**What is required:** Change "Contact" to "Contact us" wherever it appears in the data, and give all the lines again with nothing else altered.

..............................

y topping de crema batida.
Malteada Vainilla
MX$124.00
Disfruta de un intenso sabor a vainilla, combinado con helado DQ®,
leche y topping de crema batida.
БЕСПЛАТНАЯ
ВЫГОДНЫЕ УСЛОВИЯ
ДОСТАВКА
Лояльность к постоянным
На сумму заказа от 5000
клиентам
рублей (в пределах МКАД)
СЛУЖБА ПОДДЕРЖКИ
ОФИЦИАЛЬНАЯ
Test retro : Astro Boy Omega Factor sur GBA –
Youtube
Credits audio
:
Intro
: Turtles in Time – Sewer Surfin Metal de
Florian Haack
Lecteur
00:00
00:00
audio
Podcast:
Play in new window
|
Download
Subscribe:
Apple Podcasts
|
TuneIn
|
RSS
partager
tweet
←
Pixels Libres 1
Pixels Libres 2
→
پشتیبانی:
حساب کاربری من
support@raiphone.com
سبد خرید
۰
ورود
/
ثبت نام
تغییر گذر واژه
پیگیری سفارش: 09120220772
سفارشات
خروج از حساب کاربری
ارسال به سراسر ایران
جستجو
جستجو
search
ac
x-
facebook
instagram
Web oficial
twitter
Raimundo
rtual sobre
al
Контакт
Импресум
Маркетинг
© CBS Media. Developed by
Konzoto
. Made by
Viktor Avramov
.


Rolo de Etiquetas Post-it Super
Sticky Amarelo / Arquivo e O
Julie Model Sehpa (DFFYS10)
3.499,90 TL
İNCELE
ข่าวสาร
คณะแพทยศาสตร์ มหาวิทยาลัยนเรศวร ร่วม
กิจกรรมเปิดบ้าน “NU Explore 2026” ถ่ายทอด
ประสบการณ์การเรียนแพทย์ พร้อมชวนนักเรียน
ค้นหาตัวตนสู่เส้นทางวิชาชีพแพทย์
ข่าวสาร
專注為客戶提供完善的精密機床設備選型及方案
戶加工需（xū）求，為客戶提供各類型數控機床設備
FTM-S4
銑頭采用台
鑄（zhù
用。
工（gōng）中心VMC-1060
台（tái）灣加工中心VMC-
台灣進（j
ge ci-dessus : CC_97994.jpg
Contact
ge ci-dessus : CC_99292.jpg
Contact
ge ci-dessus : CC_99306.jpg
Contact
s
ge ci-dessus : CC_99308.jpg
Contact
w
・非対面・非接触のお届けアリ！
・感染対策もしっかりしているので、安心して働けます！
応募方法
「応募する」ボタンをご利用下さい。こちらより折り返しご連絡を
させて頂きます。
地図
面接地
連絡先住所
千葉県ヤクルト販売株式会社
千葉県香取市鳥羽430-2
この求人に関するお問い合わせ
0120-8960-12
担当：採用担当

..............................

**Task result:**
y topping de crema batida.
Malteada Vainilla
MX$124.00
Disfruta de un intenso sabor a vainilla, combinado con helado DQ®,
leche y topping de crema batida.
БЕСПЛАТНАЯ
ВЫГОДНЫЕ УСЛОВИЯ
ДОСТАВКА
Лояльность к постоянным
На сумму заказа от 5000
клиентам
рублей (в пределах МКАД)
СЛУЖБА ПОДДЕРЖКИ
ОФИЦИАЛЬНАЯ
Test retro : Astro Boy Omega Factor sur GBA –
Youtube
Credits audio
:
Intro
: Turtles in Time – Sewer Surfin Metal de
Florian Haack
Lecteur
00:00
00:00
audio
Podcast:
Play in new window
|
Download
Subscribe:
Apple Podcasts
|
TuneIn
|
RSS
partager
tweet
←
Pixels Libres 1
Pixels Libres 2
→
پشتیبانی:
حساب کاربری من
support@raiphone.com
سبد خرید
۰
ورود
/
ثبت نام
تغییر گذر واژه
پیگیری سفارش: 09120220772
سفارشات
خروج از حساب کاربری
ارسال به سراسر ایران
جستجو
جستجو
search
ac
x-
facebook
instagram
Web oficial
twitter
Raimundo
rtual sobre
al
Контакт
Импресум
Маркетинг
© CBS Media. Developed by
Konzoto
. Made by
Viktor Avramov
.


Rolo de Etiquetas Post-it Super
Sticky Amarelo / Arquivo e O
Julie Model Sehpa (DFFYS10)
3.499,90 TL
İNCELE
ข่าวสาร
คณะแพทยศาสตร์ มหาวิทยาลัยนเรศวร ร่วม
กิจกรรมเปิดบ้าน “NU Explore 2026” ถ่ายทอด
ประสบการณ์การเรียนแพทย์ พร้อมชวนนักเรียน
ค้นหาตัวตนสู่เส้นทางวิชาชีพแพทย์
ข่าวสาร
專注為客戶提供完善的精密機床設備選型及方案
戶加工需（xū）求，為客戶提供各類型數控機床設備
FTM-S4
銑頭采用台
鑄（zhù
用。
工（gōng）中心VMC-1060
台（tái）灣加工中心VMC-
台灣進（j
ge ci-dessus : CC_97994.jpg
Contact us
ge ci-dessus : CC_99292.jpg
Contact us
ge ci-dessus : CC_99306.jpg
Contact us
s
ge ci-dessus : CC_99308.jpg
Contact us
w
・非対面・非接触のお届けアリ！
・感染対策もしっかりしているので、安心して働けます！
応募方法
「応募する」ボタンをご利用下さい。こちらより折り返しご連絡を
させて頂きます。
地図
面接地
連絡先住所
千葉県ヤクルト販売株式会社
千葉県香取市鳥羽430-2
この求人に関するお問い合わせ
0120-8960-12
担当：採用担当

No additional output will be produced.